There is no need to reduce concurrency. It doesn’t seem to be the issue. If the transaction is large, you can break it down into smaller ones, essentially splitting a long transaction into many small transactions, if the business logic allows it.
Also, does the cluster have a defined auto Analyze feature?
There is an Auto Analyze feature, but it keeps reporting errors. The error messages are similar to the following:
[2022/08/03 08:31:27.862 +00:00] [ERROR] [update.go:1085] [“[stats] auto analyze failed”] [sql=“analyze table %n.%nindex %n”] [cost_time=4.24714ms] [error=“other error: invalid data type: Failed to decode row v2 data as u64”]
I suggest turning off the Auto Analyze feature first, as it can affect both read and write operations.
After turning it off, you can check the health of the tables. For tables with poor health, you can manually analyze them during non-peak business hours.
invalid data type: Failed to decode row v2 data as u64
This error seems to be a decoding issue… It’s a bit strange.
It seems like this is the issue. I’ll go ahead and submit a feature request. The reproduction path is to change the data type of a column in an existing table, where that column previously had an index. The data type of that column in the table was changed, but the index was not updated. As a result, auto analyze keeps reporting data type conversion errors.

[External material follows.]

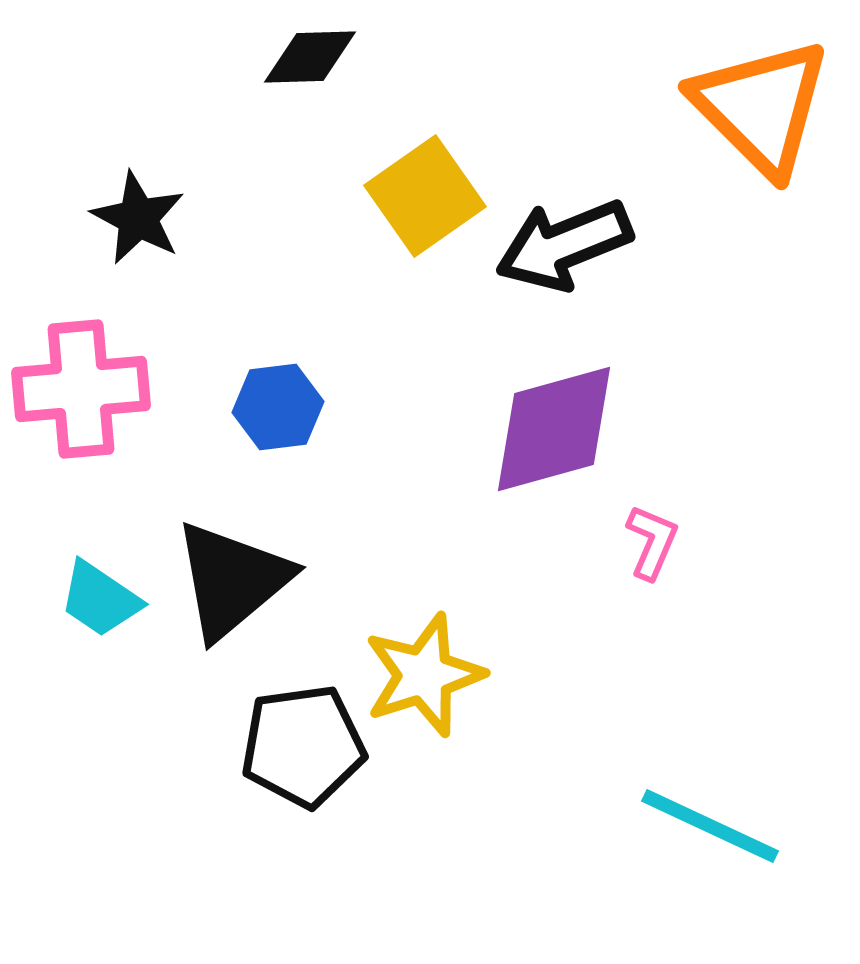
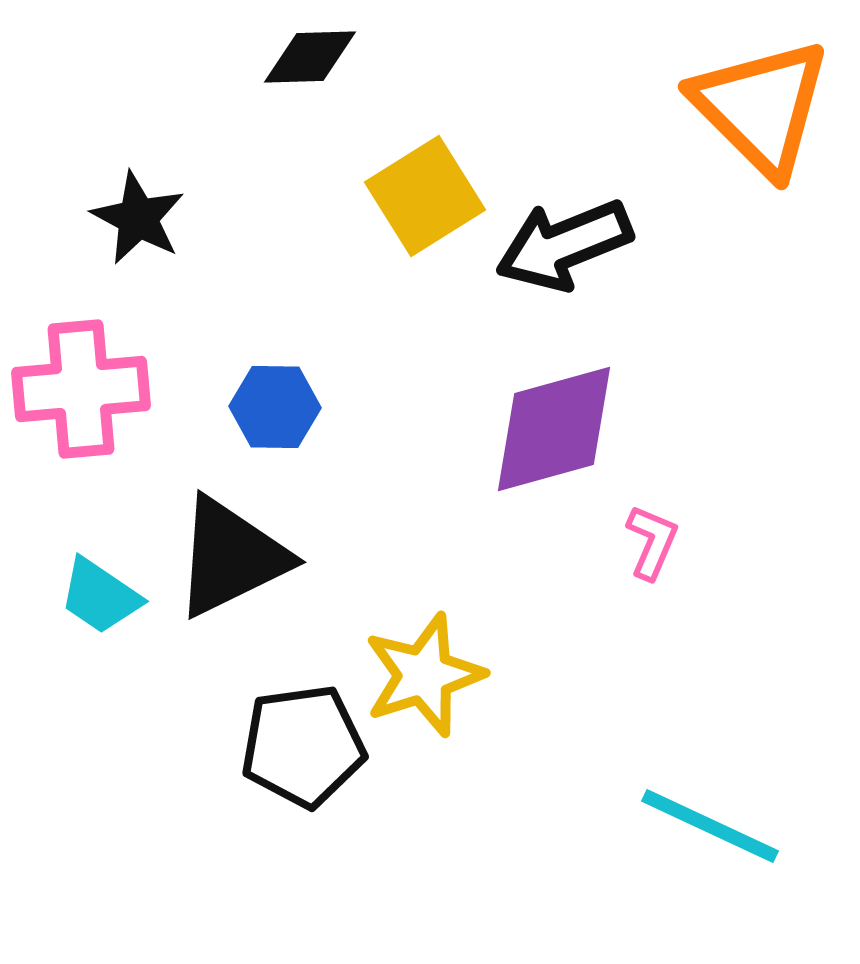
yellow square: rotated 3 degrees clockwise
blue hexagon: moved 3 px left; rotated 8 degrees clockwise
black triangle: moved 1 px left, 23 px up; rotated 14 degrees clockwise
cyan trapezoid: moved 3 px up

The feature request is to automatically update the data type of the index when modifying the column.
I tried to reproduce it on a MacBook but was not successful. Manually executing analyze table also did not result in the type error that appeared in the production environment.
tiup playground v5.2.1 --db 2 --pd 3 --kv 3
At that time, it was changed from varchar(256) null to bigint unsigned null.
Is it possible that there was an issue during the change process (such as a lost connection), causing the schema of the index file to have two different versions?
Changing the data type of a column is not done using transactions. Modifying the field type takes too long, and there might be issues midway, resulting in incomplete changes.